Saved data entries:
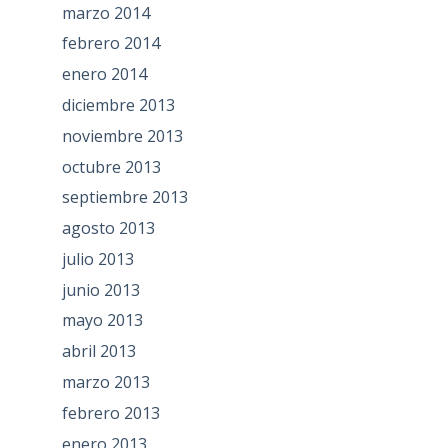
marzo 2014
febrero 2014
enero 2014
diciembre 2013
noviembre 2013
octubre 2013
septiembre 2013
agosto 2013
julio 2013
junio 2013
mayo 2013
abril 2013
marzo 2013
febrero 2013
enero 2013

#### [Required action]
Pull the text lines from all of the rows above and reproduce them word for word. Leave the pictures out of your answer.

#### [Solved exercise]
marzo 2014
febrero 2014
enero 2014
diciembre 2013
noviembre 2013
octubre 2013
septiembre 2013
agosto 2013
julio 2013
junio 2013
mayo 2013
abril 2013
marzo 2013
febrero 2013
enero 2013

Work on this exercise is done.